Exercise brief » If a line in the entries contains the string "expérience", include that line in your answer.

* * * *

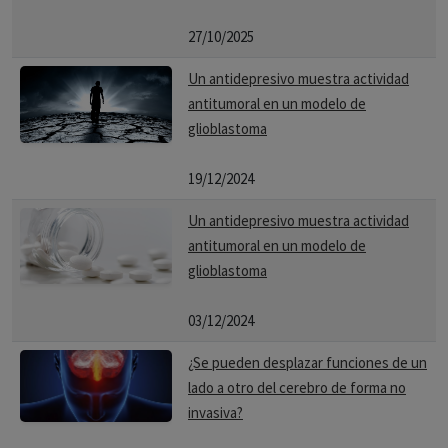
27/10/2025
Un antidepresivo muestra actividad
antitumoral en un modelo de
glioblastoma
19/12/2024
Un antidepresivo muestra actividad
antitumoral en un modelo de
glioblastoma
03/12/2024
¿Se pueden desplazar funciones de un
lado a otro del cerebro de forma no
invasiva?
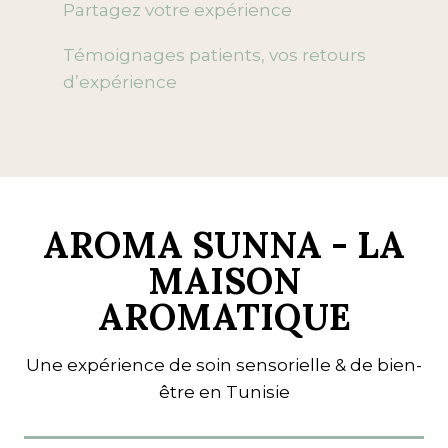
Partagez votre expérience
Témoignages patients, vos retours
d’expérience
AROMA SUNNA - LA
MAISON
AROMATIQUE
Une expérience de soin sensorielle & de bien-
être en Tunisie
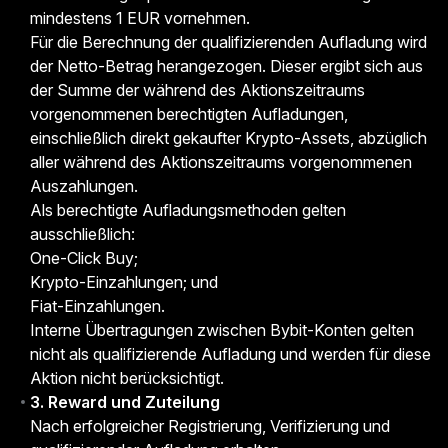
mindestens 1 EUR vornehmen.
Für die Berechnung der qualifizierenden Aufladung wird
der Netto-Betrag herangezogen. Dieser ergibt sich aus
der Summe der während des Aktionszeitraums
vorgenommenen berechtigten Aufladungen,
einschließlich direkt gekaufter Krypto-Assets, abzüglich
aller während des Aktionszeitraums vorgenommenen
Auszahlungen.
Als berechtigte Aufladungsmethoden gelten
ausschließlich:
One-Click Buy;
Krypto-Einzahlungen; und
Fiat-Einzahlungen.
Interne Übertragungen zwischen Bybit-Konten gelten
nicht als qualifizierende Aufladung und werden für diese
Aktion nicht berücksichtigt.
3. Reward und Zuteilung
Nach erfolgreicher Registrierung, Verifizierung und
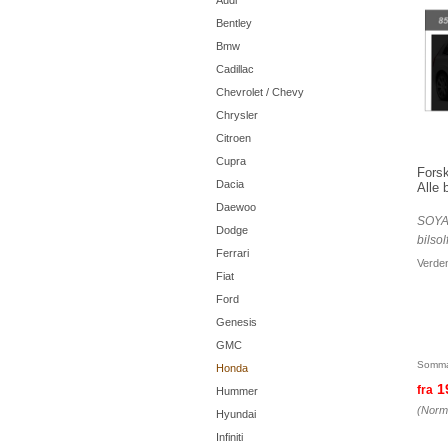
Audi
Bentley
Bmw
Cadillac
Chevrolet / Chevy
Chrysler
Citroen
Cupra
Forsk
Dacia
Alle 
Daewoo
SOYA
Dodge
bilsol
Ferrari
Verden
Fiat
Ford
Genesis
GMC
Somma
Honda
1
fra
Hummer
(Norma
Hyundai
Infiniti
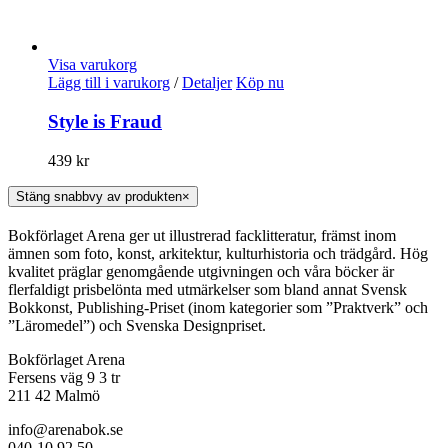
Visa varukorg
Lägg till i varukorg
/
Detaljer
Köp nu
Style is Fraud
439
kr
Stäng snabbvy av produkten
×
Bokförlaget Arena ger ut illustrerad facklitteratur, främst inom
ämnen som foto, konst, arkitektur, kulturhistoria och trädgård. Hög
kvalitet präglar genomgående utgivningen och våra böcker är
flerfaldigt prisbelönta med utmärkelser som bland annat Svensk
Bokkonst, Publishing-Priset (inom kategorier som ”Praktverk” och
”Läromedel”) och Svenska Designpriset.
Bokförlaget Arena
Fersens väg 9 3 tr
211 42 Malmö
info@arenabok.se
040-10 92 50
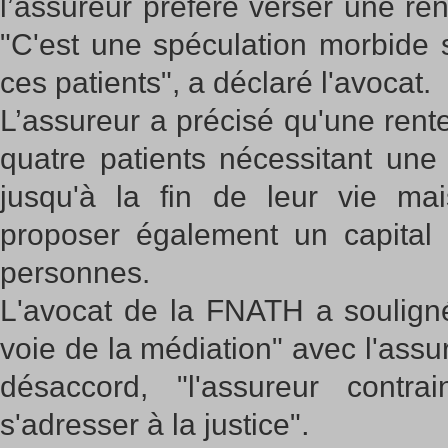
l’assureur préfère verser une rent
"C'est une spéculation morbide 
ces patients", a déclaré l'avocat.
L’assureur a précisé qu'une rent
quatre patients nécessitant une
jusqu'à la fin de leur vie mais
proposer également un capital 
personnes.
L'avocat de la FNATH a souligné 
voie de la médiation" avec l'ass
désaccord, "l'assureur contra
.
s'adresser à la justice"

* * * *

Final answer »
Partagez votre expérience
d’expérience
Une expérience de soin sensorielle & de bien-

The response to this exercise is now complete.